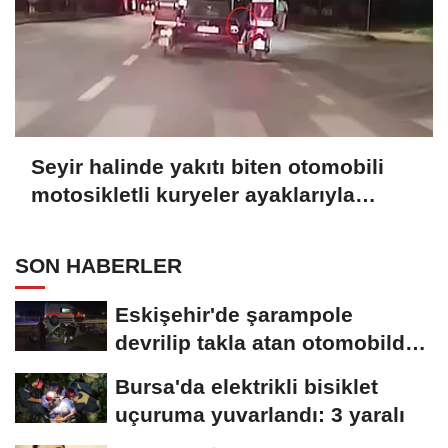
Seyir halinde yakıtı biten otomobili
motosikletli kuryeler ayaklarıyla
itekledi
SON HABERLER
Eskişehir'de şarampole
devrilip takla atan otomobilde
2 kişi yaralandı
Bursa'da elektrikli bisiklet
uçuruma yuvarlandı: 3 yaralı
....
Work request:
Please transcribe all of the entries word for word, with the pictures left out.

Reply:
Seyir halinde yakıtı biten otomobili
motosikletli kuryeler ayaklarıyla
itekledi
SON HABERLER
Eskişehir'de şarampole
devrilip takla atan otomobilde
2 kişi yaralandı
Bursa'da elektrikli bisiklet
uçuruma yuvarlandı: 3 yaralı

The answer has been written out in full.